■ **PAGE EXCERPT**:
——

She77y Tue 12-Dec-17 21:14:27

I will have to chat to my employers but I should be able to return on reduced hours. Just don't like to think that I'm ditching her cause I can't do it but the reality is I can't!! I don't want to make myself ill either. So maybe I just need to do what's best for my mental health. Surely a happy mum who works is better than a sad sham?

woofmiaowwoof Tue 12-Dec-17 21:16:23

Yes part time work is ideal. I found it gradually got easier - I remember being terrified of weaning, terrified dd would choke, scared of every new illness, scared of trips, bumps and accidents but that receded gradually month by month. If the worry is anxiety that you’ll do something wrong, it does lessen as they get more robust and independent before your eyes.

AssassinatedBeauty Tue 12-Dec-17 21:18:30

Yes, definitely! No one is giving your partner a hard time for returning to work so you shouldn't give yourself a hard time either. My two both went to nursery at around 12 months and had/have a great time there.

MortalEnemy Tue 12-Dec-17 21:20:29

It sounds utterly familiar, OP. For some people maternity leave is blissful, but I remember mine with horror for all the reasons you give — isolation, anxiety, boredom, worry about whether having had a baby was a mistake I could never rectify. To me that’s a quite rational response to exhaustion, loneliness but no solitude/independence, a major change, and endless time alone with someone non-verbal you haven’t necessarily yet bonded with.

——

■ **TASKS TO CARRY OUT**:
A - List the username of every poster in the forum thread.
B - Using the forum thread, say yes or no to each statement and quote the deciding words: (i) AssassinatedBeauty's two children went to nursery at around 12 months. (ii) She77y expects to return to work full time. (iii) MortalEnemy remembers maternity leave as blissful.

(Stored data entries)
——

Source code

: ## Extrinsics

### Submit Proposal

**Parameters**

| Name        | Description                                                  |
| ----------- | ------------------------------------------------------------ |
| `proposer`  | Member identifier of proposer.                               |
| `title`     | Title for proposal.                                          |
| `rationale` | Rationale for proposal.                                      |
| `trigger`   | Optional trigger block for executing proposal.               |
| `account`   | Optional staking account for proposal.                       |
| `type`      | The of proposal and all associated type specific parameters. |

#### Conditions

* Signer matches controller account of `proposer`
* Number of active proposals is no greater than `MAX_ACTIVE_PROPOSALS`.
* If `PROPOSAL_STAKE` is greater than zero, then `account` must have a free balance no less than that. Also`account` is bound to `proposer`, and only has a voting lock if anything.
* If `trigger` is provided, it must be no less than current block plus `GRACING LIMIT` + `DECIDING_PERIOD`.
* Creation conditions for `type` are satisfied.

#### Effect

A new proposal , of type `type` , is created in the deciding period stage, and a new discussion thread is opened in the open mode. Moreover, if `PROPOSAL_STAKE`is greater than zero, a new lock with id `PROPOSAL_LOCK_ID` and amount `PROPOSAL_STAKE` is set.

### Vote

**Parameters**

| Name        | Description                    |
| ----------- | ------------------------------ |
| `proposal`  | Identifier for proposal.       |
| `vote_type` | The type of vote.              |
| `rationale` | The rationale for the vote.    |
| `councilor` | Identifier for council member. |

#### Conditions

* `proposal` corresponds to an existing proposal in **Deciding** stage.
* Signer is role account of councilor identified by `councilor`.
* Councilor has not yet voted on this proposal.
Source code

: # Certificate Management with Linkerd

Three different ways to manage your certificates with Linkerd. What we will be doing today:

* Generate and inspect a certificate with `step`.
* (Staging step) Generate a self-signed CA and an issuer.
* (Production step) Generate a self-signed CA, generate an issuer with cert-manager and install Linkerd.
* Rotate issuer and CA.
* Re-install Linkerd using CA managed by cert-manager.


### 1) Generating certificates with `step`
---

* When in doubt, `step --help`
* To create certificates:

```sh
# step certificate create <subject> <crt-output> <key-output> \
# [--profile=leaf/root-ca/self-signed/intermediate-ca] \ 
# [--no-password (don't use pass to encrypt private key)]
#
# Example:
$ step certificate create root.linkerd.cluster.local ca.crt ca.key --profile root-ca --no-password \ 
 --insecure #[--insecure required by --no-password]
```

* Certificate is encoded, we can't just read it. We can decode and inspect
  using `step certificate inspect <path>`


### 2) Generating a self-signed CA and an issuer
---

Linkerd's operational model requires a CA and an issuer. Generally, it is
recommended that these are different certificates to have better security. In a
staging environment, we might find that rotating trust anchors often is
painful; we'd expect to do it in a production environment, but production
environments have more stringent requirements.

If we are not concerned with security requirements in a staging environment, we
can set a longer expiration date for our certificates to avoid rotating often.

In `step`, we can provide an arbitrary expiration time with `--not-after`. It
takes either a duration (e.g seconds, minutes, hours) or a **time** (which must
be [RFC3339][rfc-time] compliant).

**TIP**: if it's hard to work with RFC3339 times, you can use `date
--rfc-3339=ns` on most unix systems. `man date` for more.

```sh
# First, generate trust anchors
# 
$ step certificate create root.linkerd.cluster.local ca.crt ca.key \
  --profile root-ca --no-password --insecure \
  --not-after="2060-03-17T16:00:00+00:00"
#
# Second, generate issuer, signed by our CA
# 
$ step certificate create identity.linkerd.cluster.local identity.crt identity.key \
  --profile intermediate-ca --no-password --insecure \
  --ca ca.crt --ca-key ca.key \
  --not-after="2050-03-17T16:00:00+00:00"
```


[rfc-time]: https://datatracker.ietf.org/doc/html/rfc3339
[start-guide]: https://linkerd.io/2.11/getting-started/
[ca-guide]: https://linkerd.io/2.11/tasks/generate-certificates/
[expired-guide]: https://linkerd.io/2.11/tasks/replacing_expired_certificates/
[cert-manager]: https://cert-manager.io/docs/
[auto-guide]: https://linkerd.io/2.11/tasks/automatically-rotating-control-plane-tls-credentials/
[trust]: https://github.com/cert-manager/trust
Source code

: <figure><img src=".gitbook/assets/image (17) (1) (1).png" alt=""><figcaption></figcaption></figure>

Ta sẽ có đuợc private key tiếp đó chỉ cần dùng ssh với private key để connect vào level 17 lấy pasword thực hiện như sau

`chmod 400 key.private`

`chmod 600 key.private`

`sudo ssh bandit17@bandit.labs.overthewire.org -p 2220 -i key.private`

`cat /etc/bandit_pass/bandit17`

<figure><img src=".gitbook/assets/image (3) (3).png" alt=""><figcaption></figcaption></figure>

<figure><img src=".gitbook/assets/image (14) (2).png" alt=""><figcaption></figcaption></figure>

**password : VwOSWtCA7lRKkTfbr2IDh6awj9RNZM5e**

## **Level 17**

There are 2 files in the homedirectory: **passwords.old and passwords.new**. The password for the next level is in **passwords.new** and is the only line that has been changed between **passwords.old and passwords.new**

——

■ **WRITTEN RESPONSES**:
A - She77y, woofmiaowwoof, AssassinatedBeauty, MortalEnemy

B -
(i) Yes: "My two both went to nursery at around 12 months"
(ii) No: "I should be able to return on reduced hours"
(iii) No: "I remember mine with horror"